ResponderEliminarLuísa, obrigado.
ResponderEliminarÉ difícil apreciar Salvador de um ponto de vista arquitectónico: por atacado, 70% da cidade é constituído por favelas. No retalho, não há qualquer espécie de unidade visual mesmo dentro dos quarteirões normais, ou ricos. O pior convive com o melhor num alegre, ou ligeiro, ou inconsciente caos, como preferir.
Por mim, que prefiro a selva a qualquer jardim, gosto.

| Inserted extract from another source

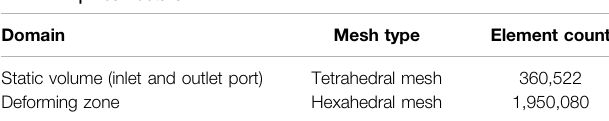
Figure 4 , and the average pressure at this plane monitored through the simulations; higher the pressure variation, higher will be the fl uid-borne noise of the pump.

Mas não da arquitectura: é a vida, anárquica, exuberante, irrefreada, que me seduz.
De resto, é lamentável. Prédios degradados (a fazer lembrar Lisboa, infelizmente, mas em muito maior quantidade), sujidade, uma agressão permanente aos sentidos (sobretudo o olfacto e o ouvido); Salvador é amável não pelo que se vê, mas pelo que se intui.

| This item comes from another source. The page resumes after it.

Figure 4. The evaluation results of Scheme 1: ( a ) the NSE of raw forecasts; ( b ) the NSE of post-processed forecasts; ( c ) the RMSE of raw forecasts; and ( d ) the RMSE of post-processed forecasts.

A pobreza, por muitos "Tortilla Flat" que se tenham lido, não é bonita.
Apesar disso, Salvador tem sítios de uma beleza inacreditável, insuportável: hoje fui passear para um quarteirão pobre, uma dessas baías imbricadas na baía que, a certa altura, me fez pensar na Grécia, ou num país mediterrânico. Mas a pobreza, a sujidade, o cheiro feriam, agrediam, enfureciam - que desperdício, que inutilidade.
Esta cidade é uma cidade para todos os sentidos, mas exige uma carapaça, ou um optimismo, inexpugáveis.
Cada vez me é mais incompreensível porque gosto, cada vez mais, dela.